Summary for Week June 7th to June 11th

 6-7-10: 

a) Miniprep 2 pellet each for pBAD33, pBAD35, pBAD18, ygiV (attach to the cell wall), RcsB(expression factor that increase the clonic acid).

b) enzyme digestion for pBAD33, vgiV, pBAD18, and RcsB.

c) Gel extract for vgiV and RcsB and purification

d) PCR purification for pBAD18 and pBAD33

e) overnight ligation (set up by Sarah)

 6-8-10:

a) transformation pBAD18-RcsB and pBAD33-vgiV into DH10B E. Coli. (Sarah and Hannah plates the cloning of pBAD18-RcsB and pBAD33-vgiV)

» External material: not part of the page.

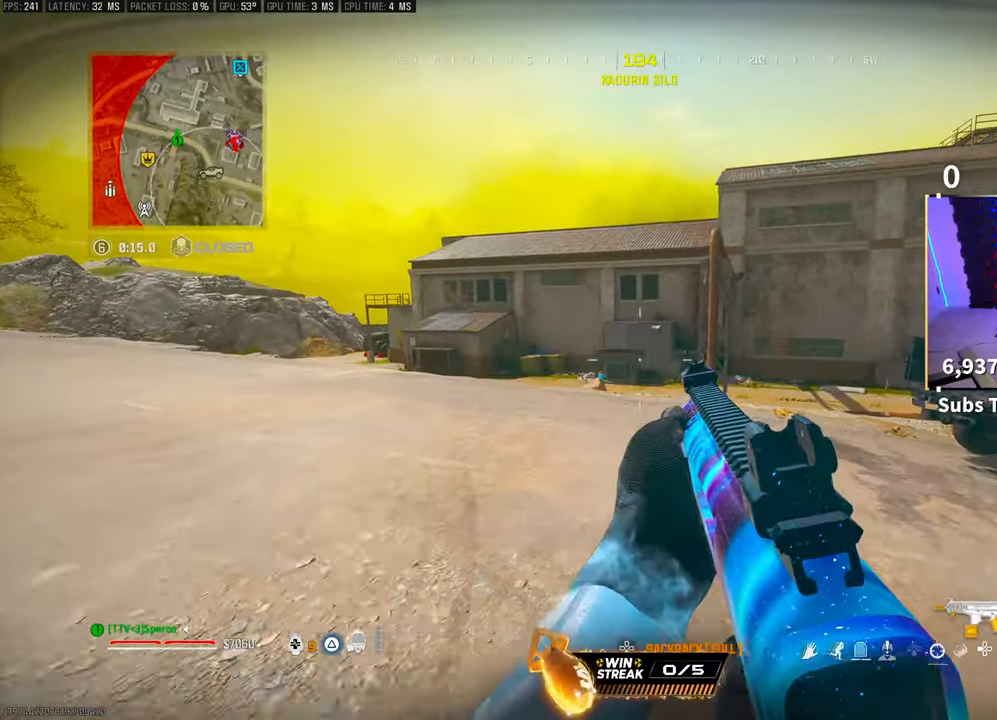
{"buttons": [], "left_stick": "up", "right_stick": "right", "events": [[400, "right_stick", "right"]]}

b) Miniprep For Encryption Project: BBa_I11020, BBa_K199021, BBa_K2902006, BBa_200021, BBa_B1006-A, BBa_B1006-B, BBa_E0240 For Drug Project: 2 pellets of each, pBAD18, pBAD33, pBAD35, vgiV, RcsB

 6-9-10:

a) For the RcsB and VgiV plates, only a few colonies growed (they are really tiny, kindda hard to see, so we put it back to the incubator growing for couple of more hours)

b) Did the cloning of RcsB into pBAD18 and vgiV into pBAD33 again with different insert/vector ratio.

c) Plate the pellet and control.

 6-10-10:

a) The pBAD18-RcsB plate has colonies growed.

b) Set up the screening with colony PCR

c) Made MRS Broth, MRS plates, no antibiotic plates, Amp+Kan plates, and CM plates with Mary.